The new health@2.0 HAL includes the following SELinux changes:

  • Adds health@2.0-service to file_contexts.
  • Allows system_server and storaged to use hal_health.
  • Allows system_server (BatteryService) to register batteryproperties_service (IBatteryPropertiesRegistrar).
  • Allows healthd to provide hal_health.
  • Removes rules that allow system_server / storaged to call into healthd via binder.
  • Removes rules that allow healthd to register batteryproperties_service (IBatteryPropertiesRegistrar).

For devices with their own implementation, some vendor SELinux changes may be necessary. Example:

# device/<manufacturer>/<device>/sepolicy/vendor/file_contexts
/vendor/bin/hw/android\.hardware\.health@2\.0-service.<device> u:object_r:hal_health_default_exec:s0

# device/<manufacturer>/<device>/sepolicy/vendor/hal_health_default.te
# Add device specific permissions to hal_health_default domain, especially
# if it links to board-specific libhealthd or implements storage APIs.

Kernel interfaces

The healthd daemon and the default implementation access the following kernel interfaces to retrieve battery information:

  • /sys/class/power_supply/*/capacity
  • /sys/class/power_supply/*/charge_counter
  • /sys/class/power_supply/*/charge_full
  • /sys/class/power_supply/*/current_avg
  • /sys/class/power_supply/*/current_max
  • /sys/class/power_supply/*/current_now
  • /sys/class/power_supply/*/cycle_count
  • /sys/class/power_supply/*/health
  • /sys/class/power_supply/*/online
  • /sys/class/power_supply/*/present
  • /sys/class/power_supply/*/status
  • /sys/class/power_supply/*/technology
  • /sys/class/power_supply/*/temp
  • /sys/class/power_supply/*/type
  • /sys/class/power_supply/*/voltage_max
  • /sys/class/power_supply/*/voltage_now

Any device-specific health HAL implementation that uses libbatterymonitor accesses these kernel interfaces by default, unless overridden in healthd_board_init(struct healthd_config*).

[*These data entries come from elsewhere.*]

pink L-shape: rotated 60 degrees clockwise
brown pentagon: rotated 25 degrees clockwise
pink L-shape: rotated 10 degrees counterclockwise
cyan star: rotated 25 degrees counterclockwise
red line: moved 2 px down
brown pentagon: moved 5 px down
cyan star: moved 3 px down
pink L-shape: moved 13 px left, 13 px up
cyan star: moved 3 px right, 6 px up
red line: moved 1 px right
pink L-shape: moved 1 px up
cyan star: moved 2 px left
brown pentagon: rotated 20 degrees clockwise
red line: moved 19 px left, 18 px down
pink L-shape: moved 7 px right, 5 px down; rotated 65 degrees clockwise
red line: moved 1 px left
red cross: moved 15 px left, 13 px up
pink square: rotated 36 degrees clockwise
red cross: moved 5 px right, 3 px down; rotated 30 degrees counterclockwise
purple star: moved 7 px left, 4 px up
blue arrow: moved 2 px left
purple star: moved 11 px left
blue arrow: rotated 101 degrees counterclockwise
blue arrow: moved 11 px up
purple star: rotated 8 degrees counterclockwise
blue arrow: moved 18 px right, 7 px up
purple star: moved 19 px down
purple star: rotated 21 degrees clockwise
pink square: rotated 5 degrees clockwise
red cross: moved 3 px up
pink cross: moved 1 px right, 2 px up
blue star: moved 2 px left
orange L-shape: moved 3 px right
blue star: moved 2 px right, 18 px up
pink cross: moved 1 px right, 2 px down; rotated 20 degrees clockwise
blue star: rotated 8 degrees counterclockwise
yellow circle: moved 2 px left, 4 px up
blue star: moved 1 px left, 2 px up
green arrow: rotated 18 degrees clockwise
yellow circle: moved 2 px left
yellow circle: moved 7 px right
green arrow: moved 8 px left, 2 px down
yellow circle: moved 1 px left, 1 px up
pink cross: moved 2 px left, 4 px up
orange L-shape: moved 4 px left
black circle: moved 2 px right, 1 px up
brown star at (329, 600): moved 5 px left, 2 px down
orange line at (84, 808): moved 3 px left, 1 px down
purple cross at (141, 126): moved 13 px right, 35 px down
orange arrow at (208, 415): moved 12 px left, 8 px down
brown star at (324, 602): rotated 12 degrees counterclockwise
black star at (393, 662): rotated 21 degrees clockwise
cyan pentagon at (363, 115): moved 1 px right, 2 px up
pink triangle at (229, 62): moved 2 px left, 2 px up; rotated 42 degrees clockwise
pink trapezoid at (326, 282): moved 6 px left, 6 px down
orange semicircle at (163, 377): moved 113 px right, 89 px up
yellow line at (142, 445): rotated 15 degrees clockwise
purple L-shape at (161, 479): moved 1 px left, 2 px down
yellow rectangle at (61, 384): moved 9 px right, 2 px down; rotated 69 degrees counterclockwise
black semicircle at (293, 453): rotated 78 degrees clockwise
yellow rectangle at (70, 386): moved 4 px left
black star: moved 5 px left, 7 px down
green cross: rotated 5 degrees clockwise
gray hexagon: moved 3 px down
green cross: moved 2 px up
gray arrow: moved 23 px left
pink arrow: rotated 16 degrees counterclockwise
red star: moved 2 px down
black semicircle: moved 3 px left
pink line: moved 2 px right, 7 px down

If these files are missing or are inaccessible from healthd or from the default service (e.g. the file is a symlink to a vendor-specific folder that denies access because of misconfigured SELinux policy), they may not function correctly. Hence, additional vendor-specific SELinux changes may be necessary even though the default implementation is used.


Android 9 includes new VTS tests written specifically for the health@2.0 HAL. If a device declares to provide health@2.0 HAL in the device manifest, it must pass the corresponding VTS tests. Tests are written for both the default instance (to ensure that the device implements the HAL correctly) and the backup instance (to ensure that healthd continues to function correctly before it is removed).